[Data excerpts Boundary: Start]
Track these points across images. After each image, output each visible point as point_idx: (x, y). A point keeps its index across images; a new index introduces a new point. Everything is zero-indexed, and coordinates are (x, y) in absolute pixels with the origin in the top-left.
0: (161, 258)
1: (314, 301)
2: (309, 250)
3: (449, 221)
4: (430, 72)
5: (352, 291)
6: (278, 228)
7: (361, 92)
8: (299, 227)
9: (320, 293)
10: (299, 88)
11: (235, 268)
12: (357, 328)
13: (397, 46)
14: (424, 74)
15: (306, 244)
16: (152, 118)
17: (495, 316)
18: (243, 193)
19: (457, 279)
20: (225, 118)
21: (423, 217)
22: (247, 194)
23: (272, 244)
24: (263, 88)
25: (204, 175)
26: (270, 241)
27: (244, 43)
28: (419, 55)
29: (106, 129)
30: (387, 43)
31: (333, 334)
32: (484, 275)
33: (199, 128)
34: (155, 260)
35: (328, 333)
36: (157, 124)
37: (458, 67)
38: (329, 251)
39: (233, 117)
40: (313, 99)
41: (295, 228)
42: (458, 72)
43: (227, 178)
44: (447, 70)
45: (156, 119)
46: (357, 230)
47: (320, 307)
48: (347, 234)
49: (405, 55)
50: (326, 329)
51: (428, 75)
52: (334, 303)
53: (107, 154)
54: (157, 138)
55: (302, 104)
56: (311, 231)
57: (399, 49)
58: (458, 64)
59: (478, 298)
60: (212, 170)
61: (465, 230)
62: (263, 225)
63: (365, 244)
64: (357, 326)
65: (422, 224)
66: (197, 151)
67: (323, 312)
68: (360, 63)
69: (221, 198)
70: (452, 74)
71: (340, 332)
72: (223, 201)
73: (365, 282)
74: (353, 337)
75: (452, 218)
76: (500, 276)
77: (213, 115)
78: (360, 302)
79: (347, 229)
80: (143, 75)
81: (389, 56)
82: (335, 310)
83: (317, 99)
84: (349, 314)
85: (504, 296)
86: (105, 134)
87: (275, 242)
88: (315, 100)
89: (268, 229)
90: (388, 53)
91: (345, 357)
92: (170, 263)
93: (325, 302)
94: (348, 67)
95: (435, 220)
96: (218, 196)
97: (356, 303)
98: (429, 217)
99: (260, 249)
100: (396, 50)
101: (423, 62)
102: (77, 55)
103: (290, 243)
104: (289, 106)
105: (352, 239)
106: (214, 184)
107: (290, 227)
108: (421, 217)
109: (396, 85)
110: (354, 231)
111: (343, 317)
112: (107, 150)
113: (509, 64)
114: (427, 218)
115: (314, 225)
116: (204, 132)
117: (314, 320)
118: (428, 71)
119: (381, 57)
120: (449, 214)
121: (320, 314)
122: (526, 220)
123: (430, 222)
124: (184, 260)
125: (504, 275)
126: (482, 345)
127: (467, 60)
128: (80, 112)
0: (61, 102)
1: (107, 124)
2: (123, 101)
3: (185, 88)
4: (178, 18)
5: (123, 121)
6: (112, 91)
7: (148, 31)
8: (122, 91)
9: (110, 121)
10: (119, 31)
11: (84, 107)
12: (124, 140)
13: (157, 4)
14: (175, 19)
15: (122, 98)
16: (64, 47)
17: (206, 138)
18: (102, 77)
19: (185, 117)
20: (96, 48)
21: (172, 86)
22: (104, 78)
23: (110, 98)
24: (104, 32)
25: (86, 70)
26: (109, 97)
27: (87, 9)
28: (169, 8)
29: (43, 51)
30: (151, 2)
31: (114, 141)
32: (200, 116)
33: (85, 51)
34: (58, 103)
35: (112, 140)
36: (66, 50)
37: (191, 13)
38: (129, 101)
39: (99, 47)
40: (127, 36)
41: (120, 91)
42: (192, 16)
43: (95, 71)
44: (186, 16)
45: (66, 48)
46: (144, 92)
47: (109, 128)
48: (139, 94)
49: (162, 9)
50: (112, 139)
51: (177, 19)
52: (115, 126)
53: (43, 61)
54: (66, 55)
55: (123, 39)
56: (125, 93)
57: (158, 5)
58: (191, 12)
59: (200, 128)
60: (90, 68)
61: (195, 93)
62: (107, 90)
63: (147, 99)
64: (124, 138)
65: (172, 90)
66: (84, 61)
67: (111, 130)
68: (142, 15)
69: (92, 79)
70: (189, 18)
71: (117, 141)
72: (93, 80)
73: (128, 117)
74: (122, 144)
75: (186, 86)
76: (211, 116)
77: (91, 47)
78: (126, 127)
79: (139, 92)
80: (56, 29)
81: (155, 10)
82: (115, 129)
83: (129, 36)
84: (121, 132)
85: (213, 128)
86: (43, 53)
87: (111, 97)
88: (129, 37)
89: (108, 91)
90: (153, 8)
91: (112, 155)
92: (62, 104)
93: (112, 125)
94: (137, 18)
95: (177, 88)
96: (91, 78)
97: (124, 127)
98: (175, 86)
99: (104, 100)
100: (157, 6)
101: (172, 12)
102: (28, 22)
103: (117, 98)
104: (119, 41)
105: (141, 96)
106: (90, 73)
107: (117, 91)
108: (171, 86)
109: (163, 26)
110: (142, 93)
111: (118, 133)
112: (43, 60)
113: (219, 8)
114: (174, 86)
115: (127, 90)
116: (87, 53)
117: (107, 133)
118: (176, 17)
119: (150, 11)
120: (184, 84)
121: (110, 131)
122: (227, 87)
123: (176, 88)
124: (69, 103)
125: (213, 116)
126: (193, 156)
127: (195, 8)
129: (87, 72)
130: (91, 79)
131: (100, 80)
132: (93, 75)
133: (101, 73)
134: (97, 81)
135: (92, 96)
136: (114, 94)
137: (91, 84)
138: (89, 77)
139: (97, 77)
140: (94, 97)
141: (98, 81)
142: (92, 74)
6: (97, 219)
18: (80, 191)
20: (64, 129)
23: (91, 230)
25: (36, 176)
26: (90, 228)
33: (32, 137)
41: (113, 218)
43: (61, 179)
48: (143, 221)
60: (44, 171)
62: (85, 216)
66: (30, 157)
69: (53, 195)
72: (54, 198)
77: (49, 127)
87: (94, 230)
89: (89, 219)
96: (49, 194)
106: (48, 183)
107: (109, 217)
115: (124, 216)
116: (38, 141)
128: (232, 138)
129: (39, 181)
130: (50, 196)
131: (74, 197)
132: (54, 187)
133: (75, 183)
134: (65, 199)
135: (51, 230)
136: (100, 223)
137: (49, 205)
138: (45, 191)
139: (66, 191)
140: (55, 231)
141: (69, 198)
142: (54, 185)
[Data excerpts Boundary: End]
[Data excerpts Boundary: Start]
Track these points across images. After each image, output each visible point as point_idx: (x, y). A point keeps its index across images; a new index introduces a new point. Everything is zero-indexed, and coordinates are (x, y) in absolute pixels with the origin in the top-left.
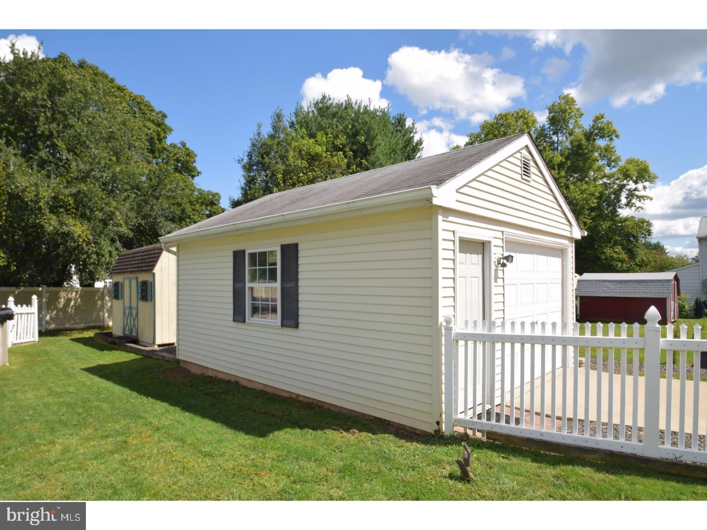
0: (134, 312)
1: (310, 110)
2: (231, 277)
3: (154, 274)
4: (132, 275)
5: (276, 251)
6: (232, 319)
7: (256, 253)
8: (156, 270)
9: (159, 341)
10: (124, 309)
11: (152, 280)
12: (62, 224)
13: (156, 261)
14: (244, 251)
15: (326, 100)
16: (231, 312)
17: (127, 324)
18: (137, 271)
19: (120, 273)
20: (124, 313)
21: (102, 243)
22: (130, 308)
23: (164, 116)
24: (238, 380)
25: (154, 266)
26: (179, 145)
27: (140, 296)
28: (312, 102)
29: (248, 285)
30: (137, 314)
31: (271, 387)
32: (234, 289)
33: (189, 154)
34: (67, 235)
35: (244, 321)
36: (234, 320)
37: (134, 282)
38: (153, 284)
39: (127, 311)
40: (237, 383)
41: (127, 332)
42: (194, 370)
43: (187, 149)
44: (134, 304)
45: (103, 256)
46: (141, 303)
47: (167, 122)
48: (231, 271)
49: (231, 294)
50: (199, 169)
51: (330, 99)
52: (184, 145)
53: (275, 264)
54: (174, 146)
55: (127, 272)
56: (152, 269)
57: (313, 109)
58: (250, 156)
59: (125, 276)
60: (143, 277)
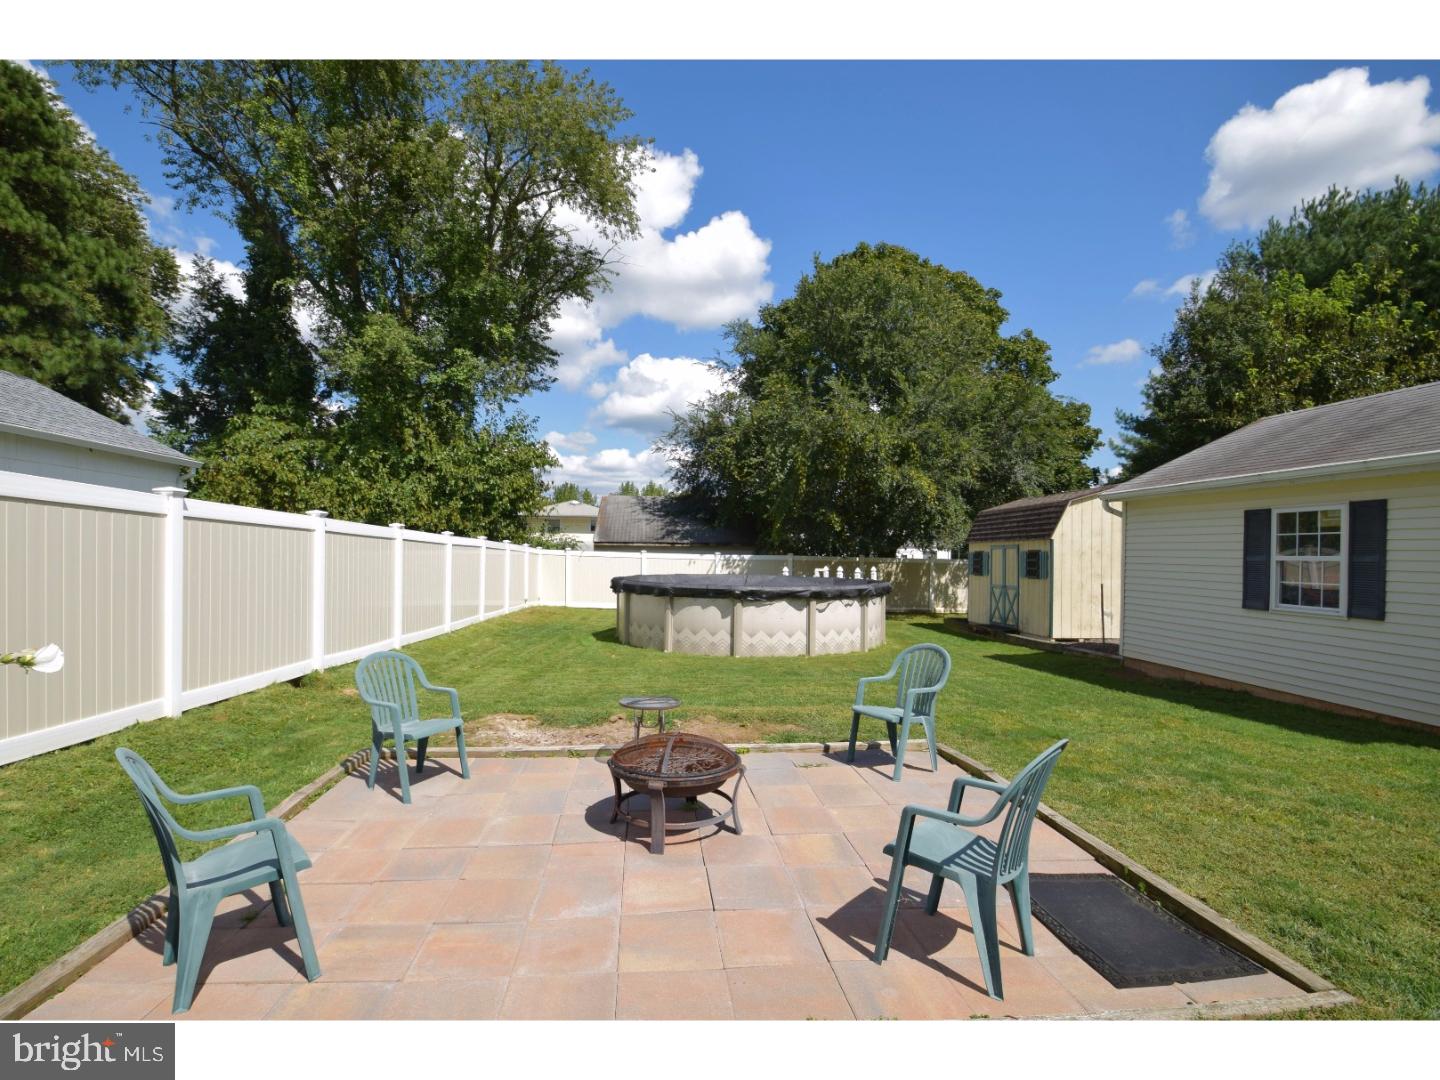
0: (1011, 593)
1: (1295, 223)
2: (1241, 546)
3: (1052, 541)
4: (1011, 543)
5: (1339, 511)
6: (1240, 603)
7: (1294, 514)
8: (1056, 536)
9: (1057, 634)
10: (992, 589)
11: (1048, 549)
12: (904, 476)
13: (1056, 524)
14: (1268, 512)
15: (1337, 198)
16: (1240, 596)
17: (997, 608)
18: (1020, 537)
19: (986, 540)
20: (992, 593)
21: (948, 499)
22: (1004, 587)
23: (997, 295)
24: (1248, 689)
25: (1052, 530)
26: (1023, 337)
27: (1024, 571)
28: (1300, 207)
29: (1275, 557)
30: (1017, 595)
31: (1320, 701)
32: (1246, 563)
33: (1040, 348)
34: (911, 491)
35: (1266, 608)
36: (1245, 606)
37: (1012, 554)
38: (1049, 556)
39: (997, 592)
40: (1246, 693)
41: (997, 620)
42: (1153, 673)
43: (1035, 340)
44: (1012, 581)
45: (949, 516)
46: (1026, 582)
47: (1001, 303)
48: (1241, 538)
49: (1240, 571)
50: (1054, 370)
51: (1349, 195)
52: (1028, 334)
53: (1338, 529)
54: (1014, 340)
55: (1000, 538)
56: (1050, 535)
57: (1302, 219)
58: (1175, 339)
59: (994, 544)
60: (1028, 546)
[Data excerpts Boundary: End]
To do:
Your task for the entries above: copy exactly the span starting with the line with "81: (389, 56)" and going on through the line with "127: (467, 60)", both lines included, and nothing else.

Your solution:
81: (389, 56)
82: (335, 310)
83: (317, 99)
84: (349, 314)
85: (504, 296)
86: (105, 134)
87: (275, 242)
88: (315, 100)
89: (268, 229)
90: (388, 53)
91: (345, 357)
92: (170, 263)
93: (325, 302)
94: (348, 67)
95: (435, 220)
96: (218, 196)
97: (356, 303)
98: (429, 217)
99: (260, 249)
100: (396, 50)
101: (423, 62)
102: (77, 55)
103: (290, 243)
104: (289, 106)
105: (352, 239)
106: (214, 184)
107: (290, 227)
108: (421, 217)
109: (396, 85)
110: (354, 231)
111: (343, 317)
112: (107, 150)
113: (509, 64)
114: (427, 218)
115: (314, 225)
116: (204, 132)
117: (314, 320)
118: (428, 71)
119: (381, 57)
120: (449, 214)
121: (320, 314)
122: (526, 220)
123: (430, 222)
124: (184, 260)
125: (504, 275)
126: (482, 345)
127: (467, 60)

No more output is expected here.